WESTMINSTER is in the grip of a most peculiar scandal in which an MP sent photographs of himself to a man he had met on a gay dating website and then, we he feared he might be blackmailed, he divulged the telephone numbers of some of his Parliamentary colleagues and media contacts who were then themselves targeted with salacious messages.

It would be funny if it weren’t so serious.

It shows how far standards have slipped. Once someone wishing to entrap an MP and gain kompromat on them had to work hard with an elaborate set up and then sit for hours with a long camera lens.

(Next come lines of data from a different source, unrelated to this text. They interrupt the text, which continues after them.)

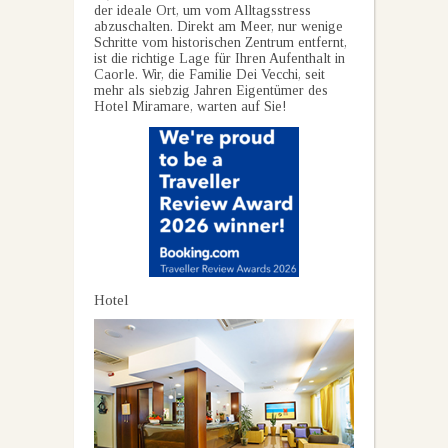
der ideale Ort, um vom Alltagsstress
abzuschalten. Direkt am Meer, nur wenige
Schritte vom historischen Zentrum entfernt,
ist die richtige Lage für Ihren Aufenthalt in
Caorle. Wir, die Familie Dei Vecchi, seit
mehr als siebzig Jahren Eigentümer des
Hotel Miramare, warten auf Sie!
Hotel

Now a couple of saucy messages and an MP is willing to take compromising pictures of himself!

Chancellor Jeremy Hunt has commended the backbench MP, William Wragg, for making a “courageous and fulsome” apology, but if you had behaved in this way at work, giving out contact details of your colleagues to someone with malice aforethought, do you think you would receive a pat on the back?

We elect our MPs to consider the weightiest issues of the day on our behalf and then use their judgement. Should we continue to sell arms to Israel? How can we improve the NHS so that 250 people a week are not dying unnecessarily due to long waits in A&E? What contracts can be brought forward to prevent a train-building factory from shutting?

Should I send incriminating pictures of myself to someone I do not know must surely have a blindingly obvious answer.

Perhaps Mr Wragg, by exhibiting his complete lack of judgement, has accidentally performed a valuable service: if you receive a strange message asking for your bank account details or for a picture of your nether regions, just say no and press delete.